----- Metin Bölümü

Evet, ehl-i tahkikatın ittifakıyla, şakk-ı kamer ve parmaklarından su akması gibi bine bâliğ mucizâtından, had ve hesaba gelmez delâil-i nübüvvetinden başka, Kur’ân-ı Azîmüşşan gibi bir bahr-i hakaik ve kırk vech ile mucize olan mucize-i kübrâ, güneş gibi risaletini göstermeye kâfidir….

Sözler/Onuncu Söz /Mukaddemeden

*SÜNNET-İ SENİYE NOKTASINDA BU İSİMDEN/SIFATTAN HİSSEMİZ;*

*Yâ Rab! Şu Resul-i Ekrem Aleyhissalâtü Vesselâmın bereketi hürmetine, bize ihsan ettiğin maddî ve mânevî rızkımıza bereket ihsan et*!

ESMA VE SIFAT-I NEBİ NOTLARI - ( ŞEREF-İ NEV-İ İNSAN A.S.M )

“ Bismillâhirrahmânirrahim..”

61 -*ŞEREF-İ NEV-İ İNSAN* *(A.S.M)*

Anlamı: Cenab-ı Hakka itâat ve ubudiyyeti ve yüksek hizmeti ile ihsanına mazhariyette İnsanlığın en büyük değeri, en makbulü, en yüksek makamın mazharı, İftihâr sebebi, şerefi olan Hz. Muhammed A.S.M

…Acaba bütün efâzıl-ı benî Âdemi arkasına alıp, arz üstünde durup, Arş-ı Âzama müteveccihen el kaldırıp dua eden şu şeref-i Nev-i insan ve ferîd-i kevn ü zaman ve bihakkın fahr-i kâinat ne istiyor?

Bak, dinle: Saadet-i ebediye istiyor. Bekà istiyor. Lika istiyor. Cennet istiyor. Hem, merâyâ-yı mevcudatta ahkâmını ve cemâllerini gösteren bütün esmâ-i kudsiye-i İlâhiye ile beraber istiyor. Hattâ, eğer rahmet, inâyet, hikmet, adalet gibi hesapsız o matlubun esbab-ı mucibesi olmasaydı, şu zâtın tek duası, baharımızın icadı kadar kudretine hafif gelen şu Cennetin binasına sebebiyet verecekti….Reşhalar

Allah’ım, her iki dünyanın efendisi, iki âlemin medar-ı fahri, dünya ve âhiretin hayatı, iki cihan saadetinin vesilesi, zülcenâheyn ve cin ve insin resulü olan şu Habîbine, onun bütün âl ve ashabına ve onun enbiyâ ve mürselîn kardeşlerine salât ve selâm et. Âmin….Bediüzzaman Said Nursî

*BU İSMİN/SIFATIN HAKİKATİNE DAİR;* 

Onuncu Sözün İkinci İşaretinde işaret edildiği gibi, Ulûhiyet, mukteza-yı hikmet olarak tezahür istemesine mukàbil, en âzamî bir derecede zât-ı Ahmediye (a.s.m.) dinindeki âzamî ubûdiyetiyle en parlak bir derecede göstermiştir. Hem Hâlık-ı Âlemin nihayet kemâldeki cemâlini bir vasıtayla mukteza-yı hikmet ve hakikat olarak göstermek istemesine mukàbil, en güzel bir surette gösterici ve tarif edici, bilbedâhe yine o zâttır.

----------

Görev Listesi:
1. Metinde "Onuncu Sözün İkinci" ifadesinin geçtiği yerden başlayıp "yine o zâttır." ifadesinden sonra durarak bu kısmı aynen kopyalayınız.
2. Kayıtlarda "line" dizesini içeren bütün satırları çıkarınız; büyük-küçük harf ayrımı gözetilmelidir.

----- Görev Malzemesi

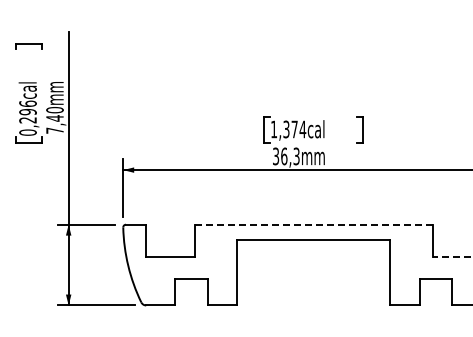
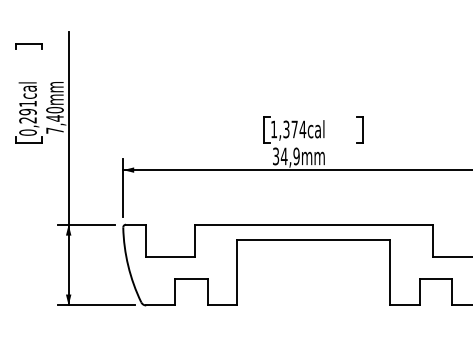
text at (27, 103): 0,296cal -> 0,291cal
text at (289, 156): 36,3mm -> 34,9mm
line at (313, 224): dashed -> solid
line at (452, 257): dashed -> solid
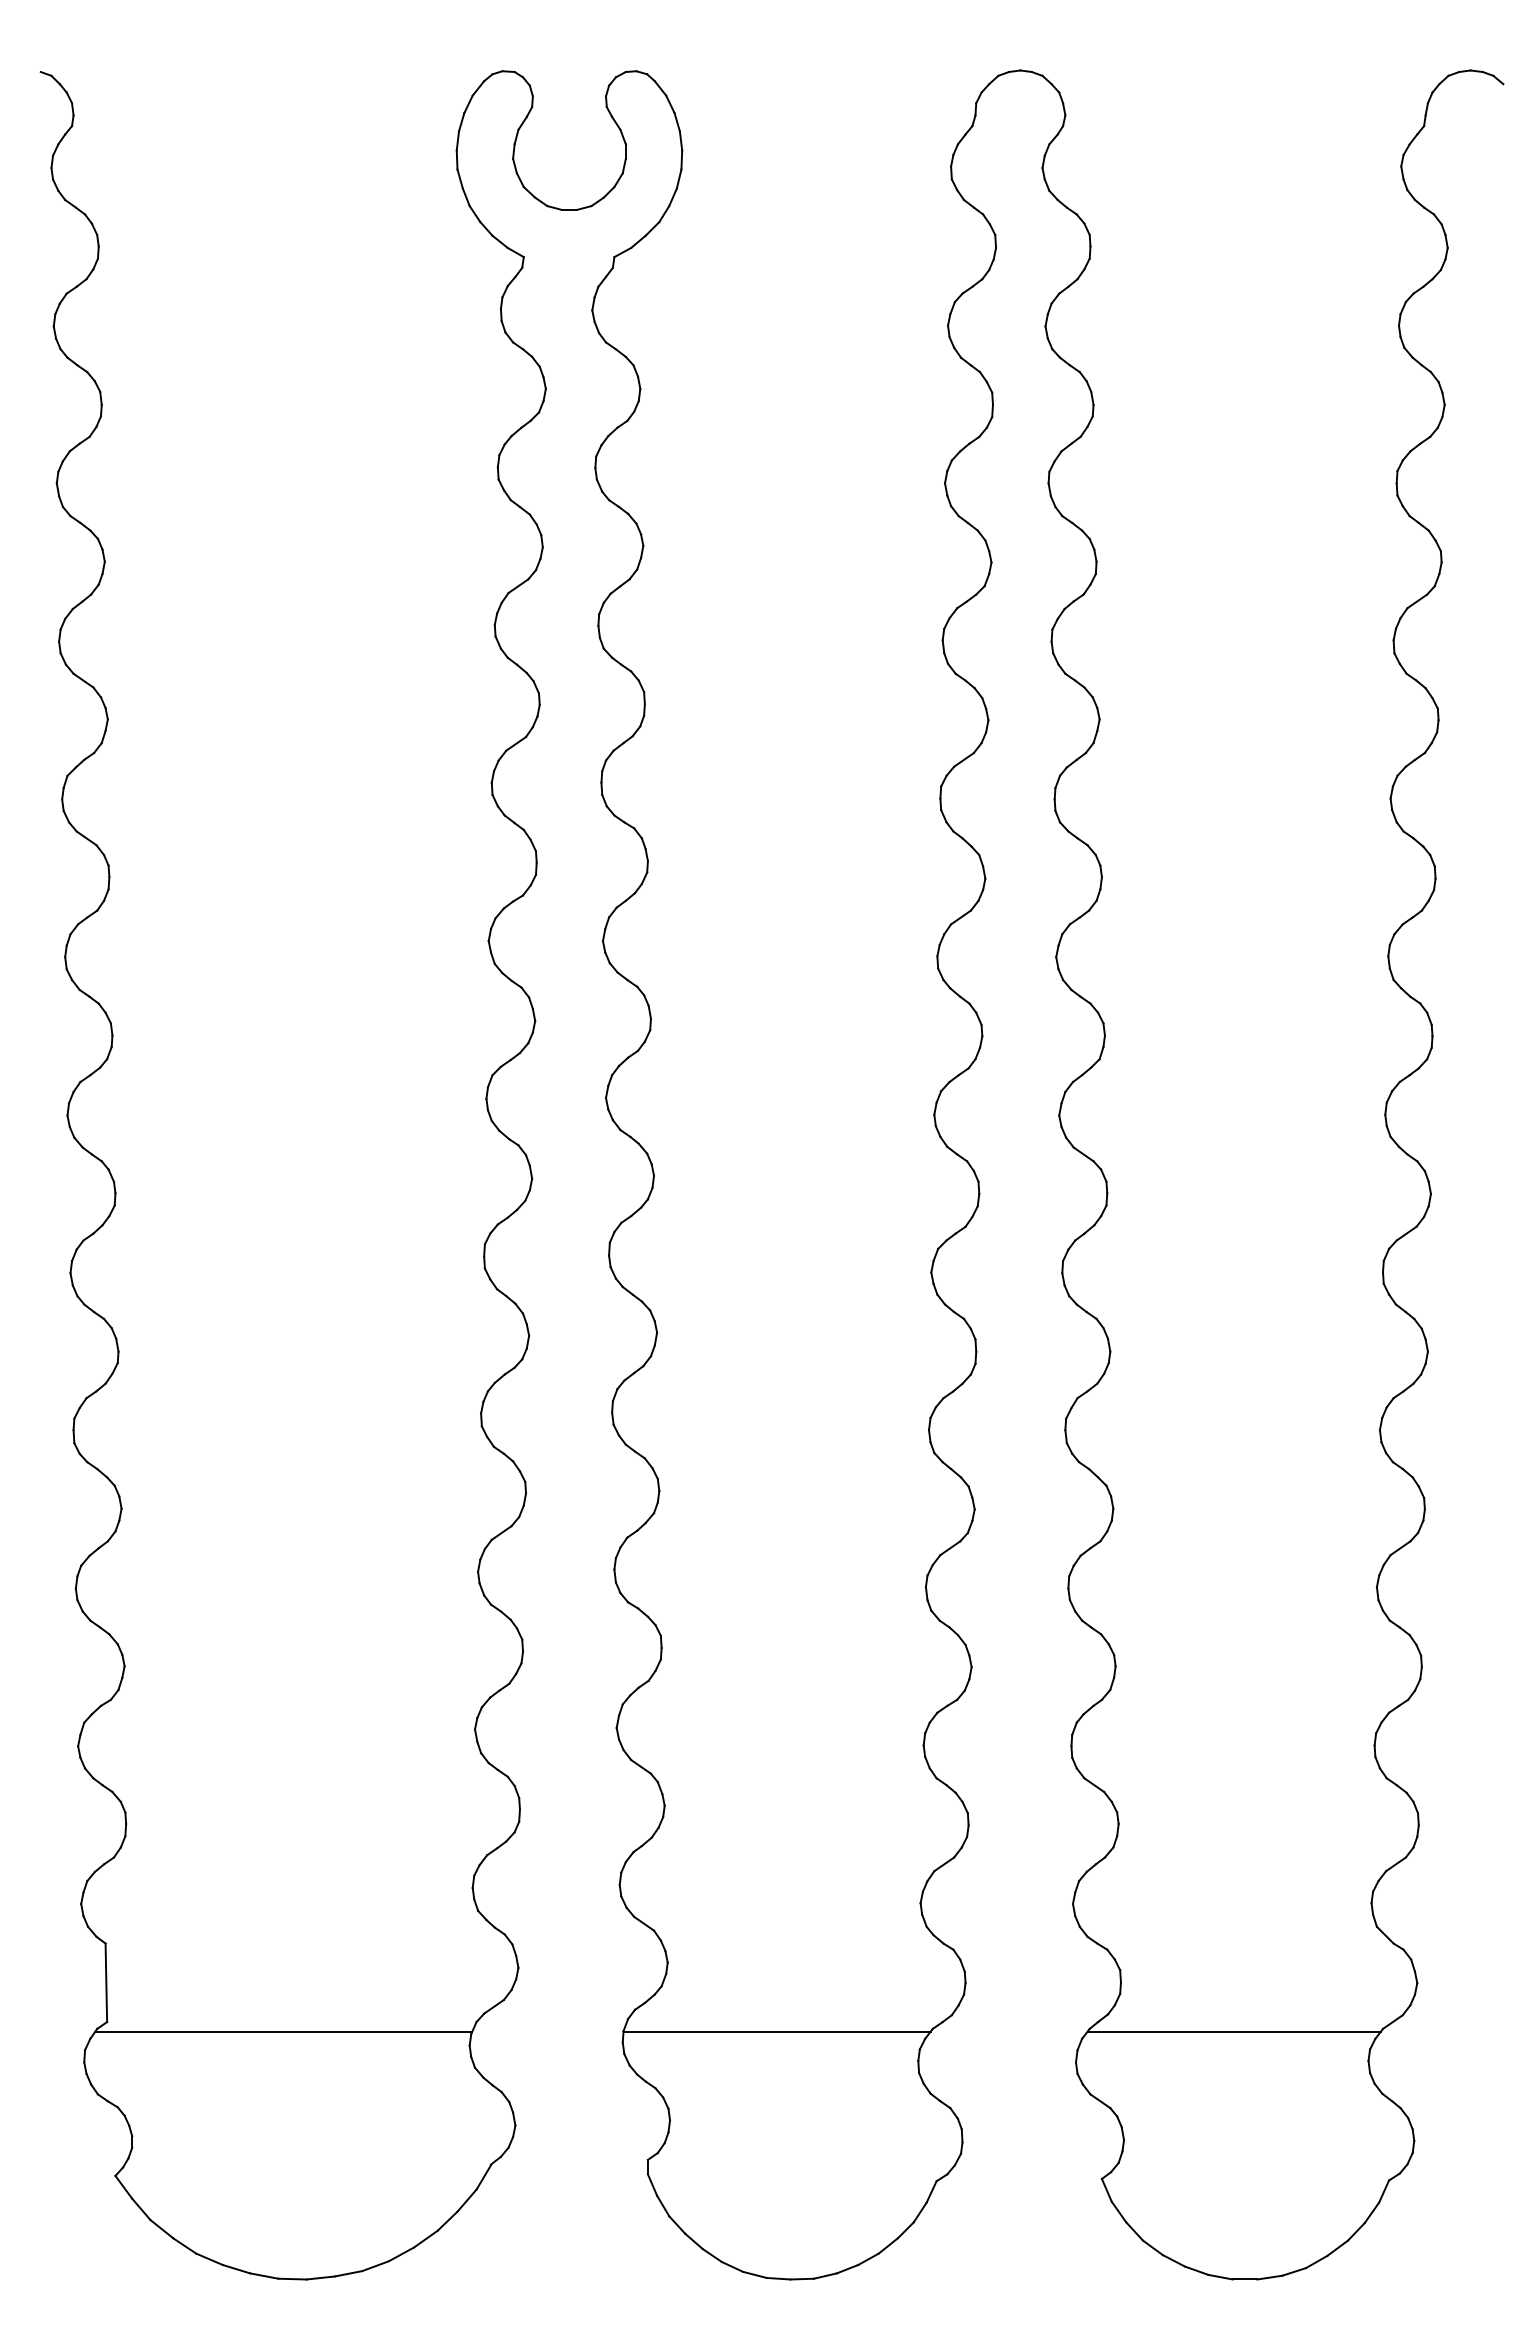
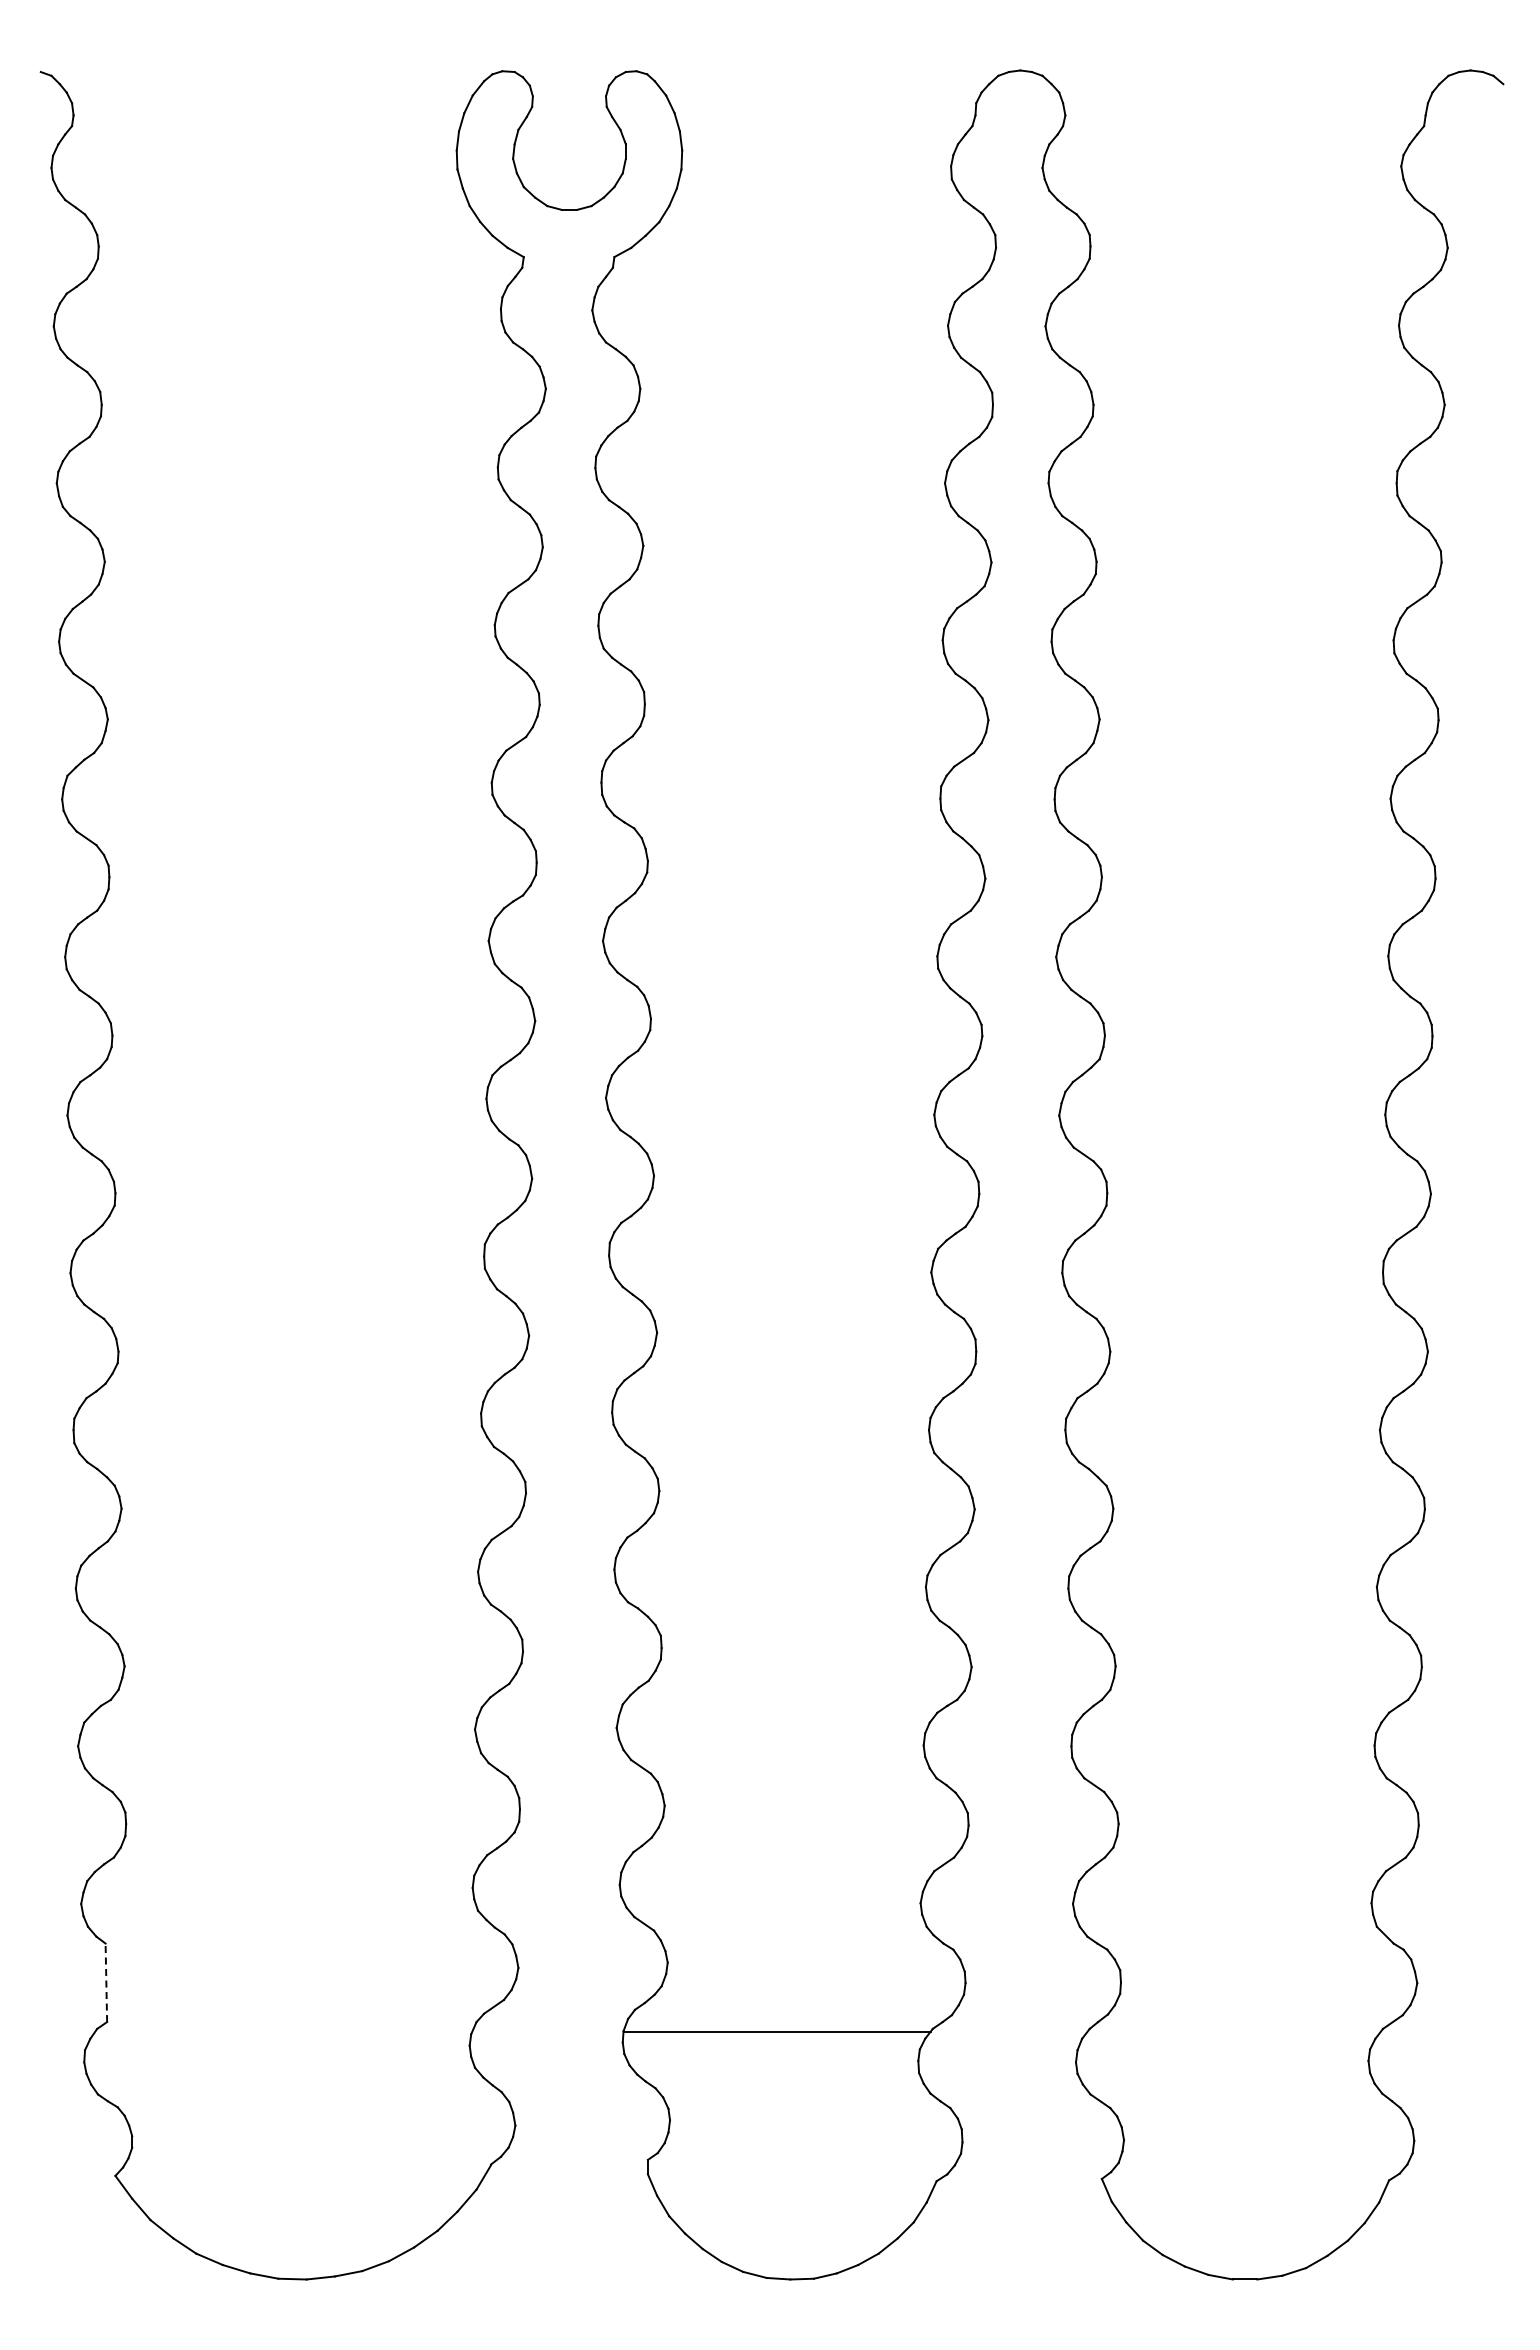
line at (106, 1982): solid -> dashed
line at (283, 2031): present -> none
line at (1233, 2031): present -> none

----------

Beklenen Yanıtlar:
1.
Onuncu Sözün İkinci İşaretinde işaret edildiği gibi, Ulûhiyet, mukteza-yı hikmet olarak tezahür istemesine mukàbil, en âzamî bir derecede zât-ı Ahmediye (a.s.m.) dinindeki âzamî ubûdiyetiyle en parlak bir derecede göstermiştir. Hem Hâlık-ı Âlemin nihayet kemâldeki cemâlini bir vasıtayla mukteza-yı hikmet ve hakikat olarak göstermek istemesine mukàbil, en güzel bir surette gösterici ve tarif edici, bilbedâhe yine o zâttır.

2.
line at (313, 224): dashed -> solid
line at (452, 257): dashed -> solid
line at (106, 1982): solid -> dashed
line at (283, 2031): present -> none
line at (1233, 2031): present -> none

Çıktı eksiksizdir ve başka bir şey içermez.